Most recently - and to get around to fulfilling the blog’s brief at long last - I have just read Conversations in Sicily by Elio Vittorini, translated by Alane Salierno Mason. It’s billed as ‘a novel’, and indeed it is, but such is its lyricism and disregard for traditional narrative parameters (for example, the boundary between the real and the imagined, though it is not, thank God, ‘magical realism’) that it has more the quality of a long poem or visionary dream. Again, the nuts and bolts are minimal: The narrator, Silvestro, living in an unnamed Italian city and suffering from a sort of depression or spiritual malaise, receives a letter from his father (a) telling him that he (the father) has left Silverstro’s mother after many years of marriage and (b) suggesting that in the light of this she might appreciate a visit from her son. Over three days and nights Silvestro travels back to his home village in rural Sicily, has a chat with his mum, visits various local residents (to whom his mother acts as a kind of pharmacist/nurse), attends the naked and ostensibly medical ‘examinations’ of one or two ladies, gets drunk with some villagers, wanders around in the night, has some strange visions of a dead soldier who might or might not be his brother, falls asleep, wakes up back at his mother’s house to find her washing the feet of an old man who might or might not be his father. Silvestro leaves without speaking to the old man and heads back to the city where the novel begins.

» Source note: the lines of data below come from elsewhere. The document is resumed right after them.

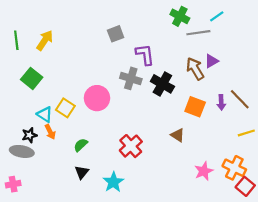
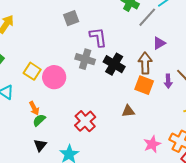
gray line: (198, 33) -> (147, 17), turned -40
brown arrow: (195, 69) -> (145, 63), moved, turned 30
yellow square: (65, 108) -> (32, 71), moved
orange arrow: (50, 132) -> (34, 108), moved
brown triangle: (178, 135) -> (128, 111), turned -40

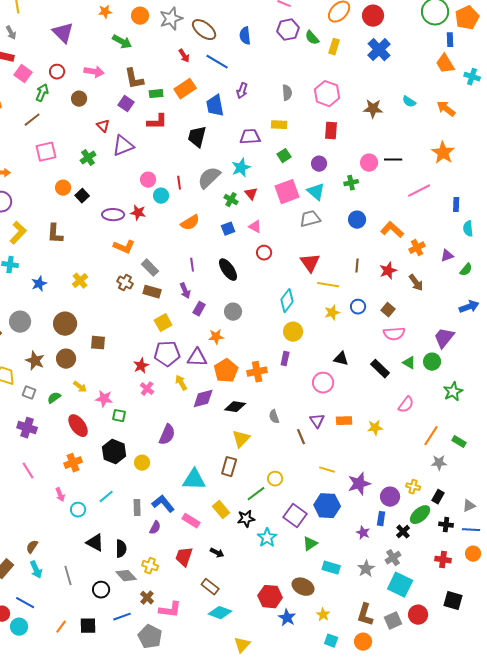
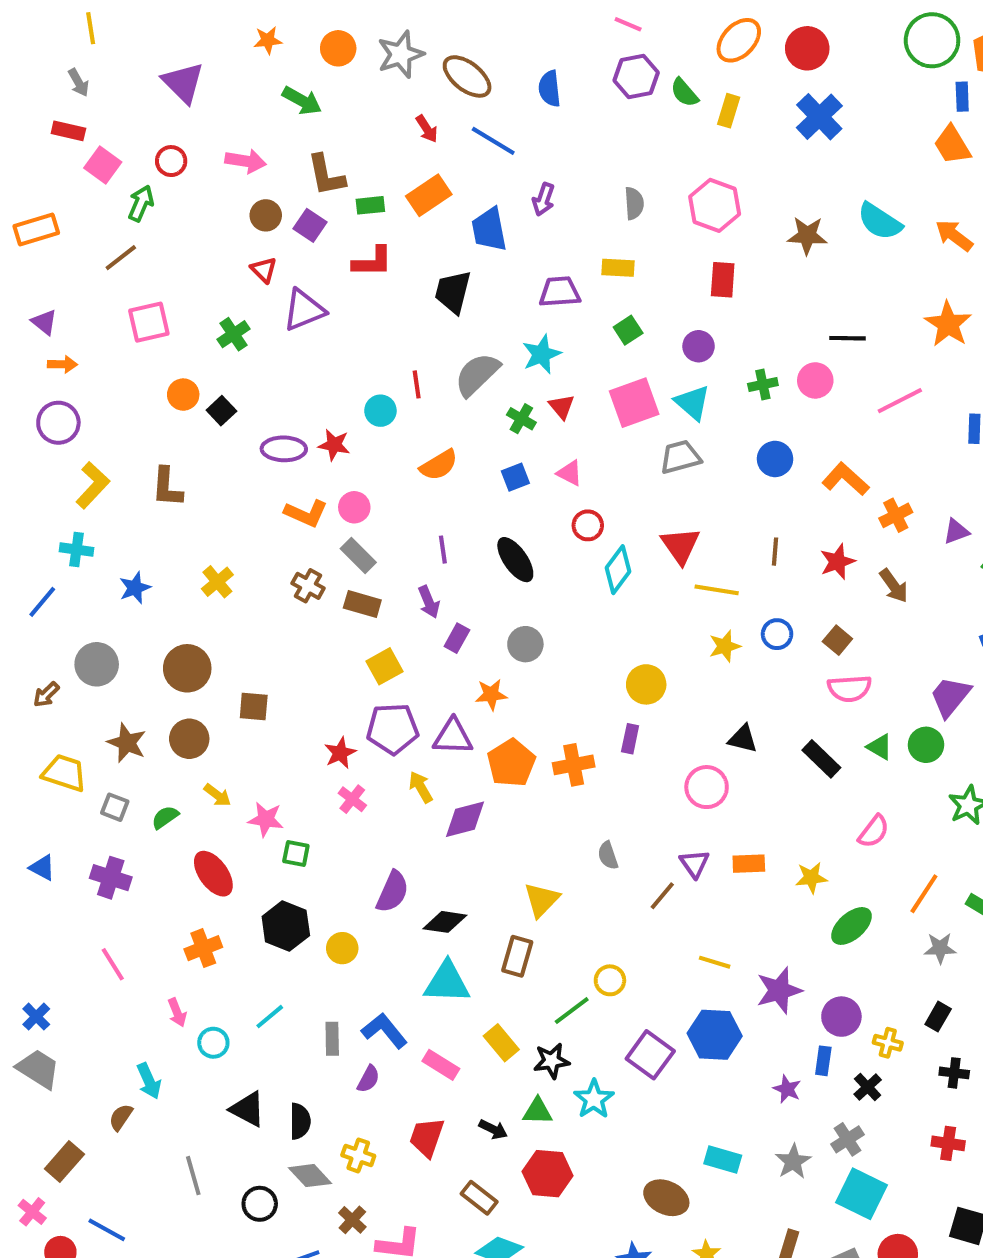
brown circle: (79, 99) -> (266, 215), moved
cyan semicircle: (409, 102) -> (880, 221), size x1.6
pink circle: (369, 163) -> (815, 380), moved
pink circle: (148, 180) -> (354, 507), moved
cyan diamond: (287, 301) -> (618, 570), moved
black diamond: (235, 407) -> (445, 922), moved
brown line: (301, 437) -> (662, 896), turned 63
yellow cross: (413, 487) -> (888, 1043), moved
green ellipse: (420, 515) -> (852, 926), moved
green triangle: (310, 544) -> (537, 1111), moved, turned 35
cyan arrow: (36, 570) -> (149, 1081), moved
red hexagon: (270, 597) -> (548, 1174), moved

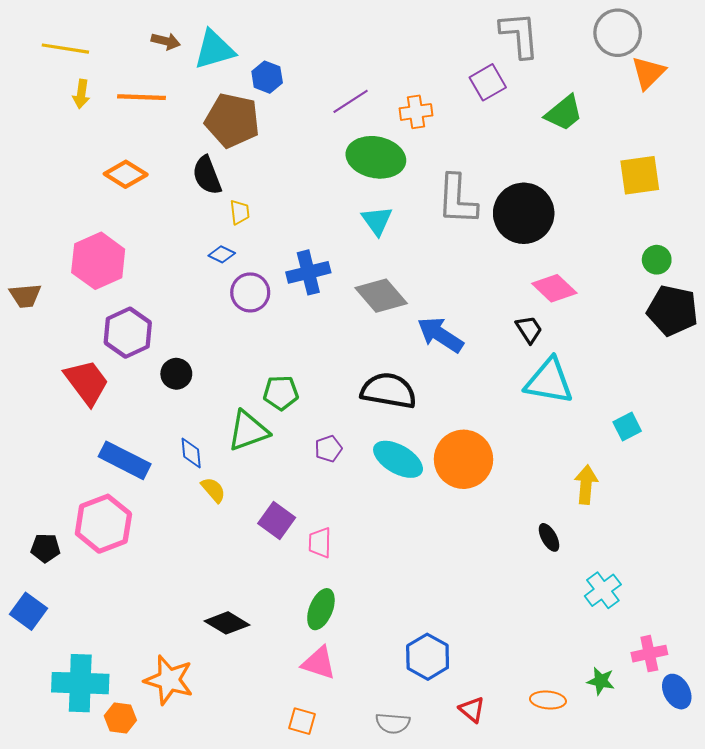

Sounds insane, granted. But here’s what Hemingway had to say of Elio Vittorini in the foreword to Conversations in Sicily: ‘To a good writer, needing to bring the dry country alive so that it will not be a desert […] such a writer finds rain to be made of knowledge, experience, wine, bread, oil, salt, vinegar, bed, early mornings, nights, days, the sea, men, women, dogs, beloved motor cars, bicycles, hills and valleys, the appearance and disappearance of trains on straight and curved tracks, love, honor and disobey, music, chamber music and chamber pots, negative and positive Wassermanns, the arrival and non-arrival of expected munitions and/or reinforcements, replacements or your brother. All these are part of rain to a good writer along with your hated or beloved mother, my she rest in peace or pieces, porcupine quills, cock grouse drumming on a bass-wood log, the smell of sweet-grass and fresh smoked leather and Sicily… In this book the rain you get is Sicily […] I care very much about his ability to bring rain with him when he comes if the earth is dry and that is what you need.’
There’s no point trying to add to that, except with an emphatic gasp of agreement. All I can say is that having read Conversations once, I know I’ll read it again, several times. Now that I am reading again, I can only marvel that I made it through four years without killing myself.